§ Exercise brief: Every record below should be repeated exactly, with the pictures left out.

┏━━

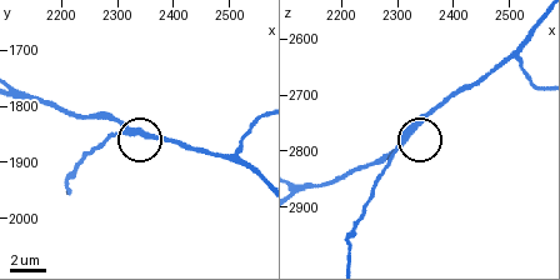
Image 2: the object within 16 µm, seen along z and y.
act=look view=3d um=6 at=(2310, 1840, 2785)

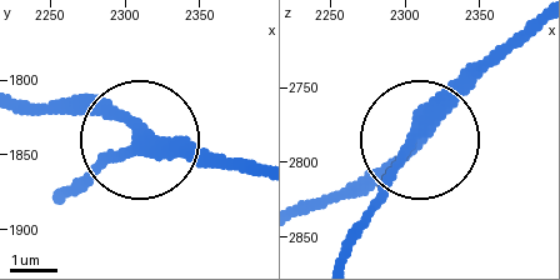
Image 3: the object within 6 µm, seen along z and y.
act=leave side_arm_um=32 found='one cell here'

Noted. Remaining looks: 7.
act=look view=3d um=16 at=(2520, 1880, 2620) why='branch point'

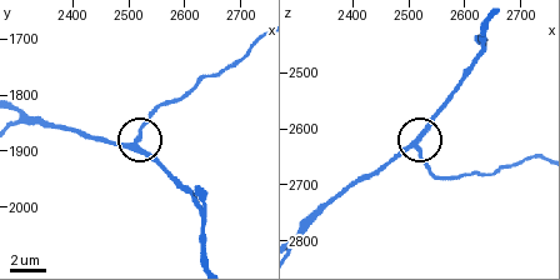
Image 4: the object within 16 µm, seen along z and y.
act=look view=3d um=6 at=(2500, 1885, 2635)

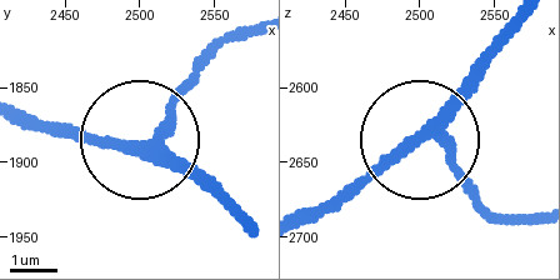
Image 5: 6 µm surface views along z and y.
act=leave width_nm=250 runs_along=5:(253, 24), (229, 36), (141, 144), (213, 176) found='continuous, no second cell'

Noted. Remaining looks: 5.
act=look view=3d um=16 at=(3440, 1040, 3480) why='three-way junction'

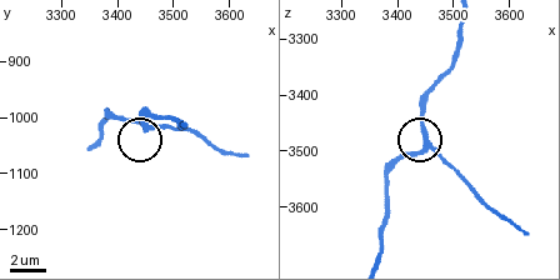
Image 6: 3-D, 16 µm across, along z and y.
act=look view=3d um=6 at=(3455, 1020, 3480)

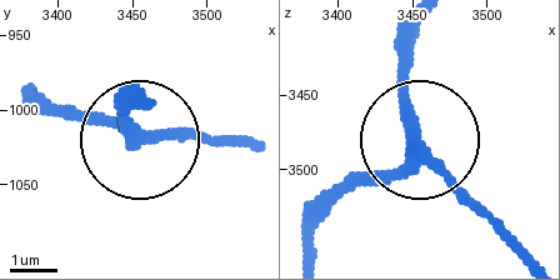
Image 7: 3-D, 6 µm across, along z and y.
act=leave side_arm_um=8 found='all the same cell'

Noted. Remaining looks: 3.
act=look view=3d um=24 at=(3120, 800, 3540) why='four arms meet'

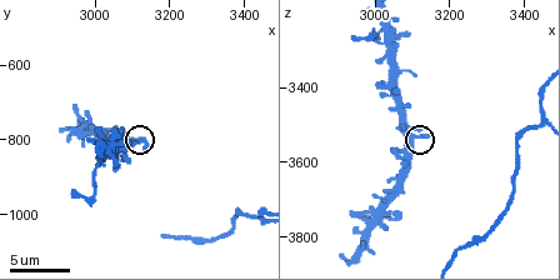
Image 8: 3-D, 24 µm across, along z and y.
act=look view=3d um=10 at=same

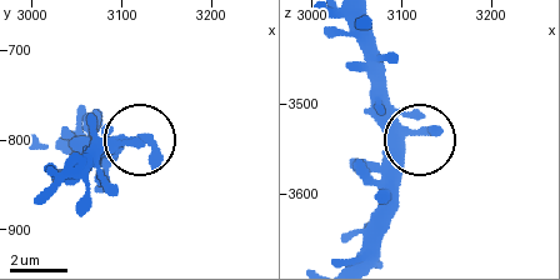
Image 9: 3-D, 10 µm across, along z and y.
act=leave arms=4 found='one cell here'

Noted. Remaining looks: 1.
act=stop edits=none rest=unchecked

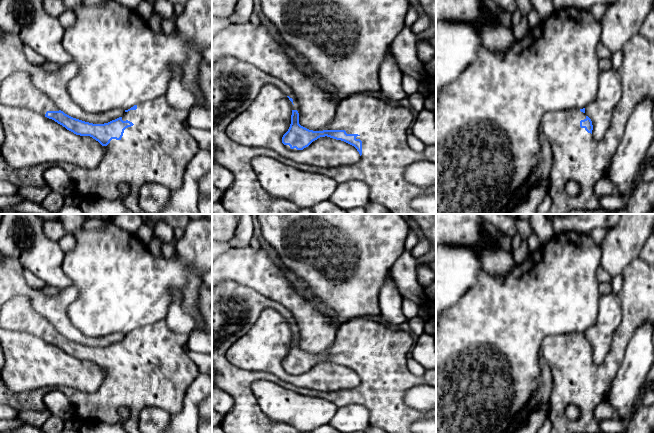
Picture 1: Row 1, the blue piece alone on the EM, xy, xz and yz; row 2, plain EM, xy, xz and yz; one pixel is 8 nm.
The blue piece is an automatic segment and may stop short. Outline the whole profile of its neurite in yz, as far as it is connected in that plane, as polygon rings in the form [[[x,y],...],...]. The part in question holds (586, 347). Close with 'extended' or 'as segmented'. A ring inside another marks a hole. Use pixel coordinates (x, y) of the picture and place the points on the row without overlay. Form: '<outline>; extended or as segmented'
[[[637,257],[621,274],[623,276],[620,292],[622,319],[614,332],[610,350],[603,363],[596,365],[593,362],[592,345],[585,338],[585,332],[547,336],[543,340],[541,352],[549,363],[553,379],[547,414],[547,419],[551,423],[550,433],[599,433],[601,431],[595,418],[595,409],[601,402],[607,400],[631,337],[638,327],[647,322],[654,327],[654,264],[649,264]],[[570,404],[576,405],[580,410],[580,416],[575,421],[569,420],[565,413]]]; extended

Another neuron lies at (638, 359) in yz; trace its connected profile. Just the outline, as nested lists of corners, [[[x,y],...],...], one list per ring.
[[[648,322],[635,330],[612,382],[607,401],[620,421],[633,417],[640,389],[654,364],[653,333]]]

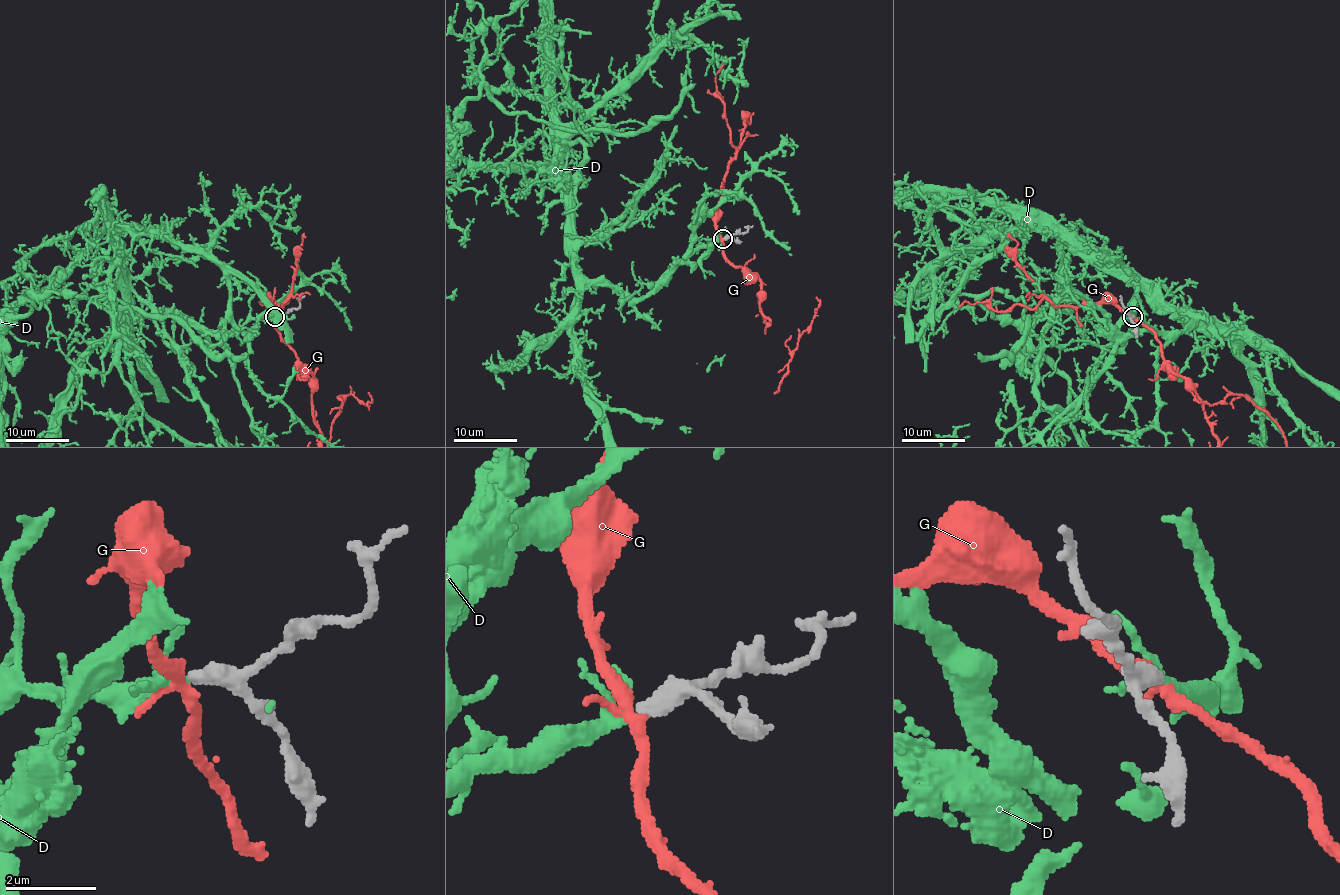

┗━━

§ Written solution:
Image 2: the object within 16 µm, seen along z and y.
act=look view=3d um=6 at=(2310, 1840, 2785)

Image 3: the object within 6 µm, seen along z and y.
act=leave side_arm_um=32 found='one cell here'

Noted. Remaining looks: 7.
act=look view=3d um=16 at=(2520, 1880, 2620) why='branch point'

Image 4: the object within 16 µm, seen along z and y.
act=look view=3d um=6 at=(2500, 1885, 2635)

Image 5: 6 µm surface views along z and y.
act=leave width_nm=250 runs_along=5:(253, 24), (229, 36), (141, 144), (213, 176) found='continuous, no second cell'

Noted. Remaining looks: 5.
act=look view=3d um=16 at=(3440, 1040, 3480) why='three-way junction'

Image 6: 3-D, 16 µm across, along z and y.
act=look view=3d um=6 at=(3455, 1020, 3480)

Image 7: 3-D, 6 µm across, along z and y.
act=leave side_arm_um=8 found='all the same cell'

Noted. Remaining looks: 3.
act=look view=3d um=24 at=(3120, 800, 3540) why='four arms meet'

Image 8: 3-D, 24 µm across, along z and y.
act=look view=3d um=10 at=same

Image 9: 3-D, 10 µm across, along z and y.
act=leave arms=4 found='one cell here'

Noted. Remaining looks: 1.
act=stop edits=none rest=unchecked

Picture 1: Row 1, the blue piece alone on the EM, xy, xz and yz; row 2, plain EM, xy, xz and yz; one pixel is 8 nm.
The blue piece is an automatic segment and may stop short. Outline the whole profile of its neurite in yz, as far as it is connected in that plane, as polygon rings in the form [[[x,y],...],...]. The part in question holds (586, 347). Close with 'extended' or 'as segmented'. A ring inside another marks a hole. Use pixel coordinates (x, y) of the picture and place the points on the row without overlay. Form: '<outline>; extended or as segmented'
[[[637,257],[621,274],[623,276],[620,292],[622,319],[614,332],[610,350],[603,363],[596,365],[593,362],[592,345],[585,338],[585,332],[547,336],[543,340],[541,352],[549,363],[553,379],[547,414],[547,419],[551,423],[550,433],[599,433],[601,431],[595,418],[595,409],[601,402],[607,400],[631,337],[638,327],[647,322],[654,327],[654,264],[649,264]],[[570,404],[576,405],[580,410],[580,416],[575,421],[569,420],[565,413]]]; extended

Another neuron lies at (638, 359) in yz; trace its connected profile. Just the outline, as nested lists of corners, [[[x,y],...],...], one list per ring.
[[[648,322],[635,330],[612,382],[607,401],[620,421],[633,417],[640,389],[654,364],[653,333]]]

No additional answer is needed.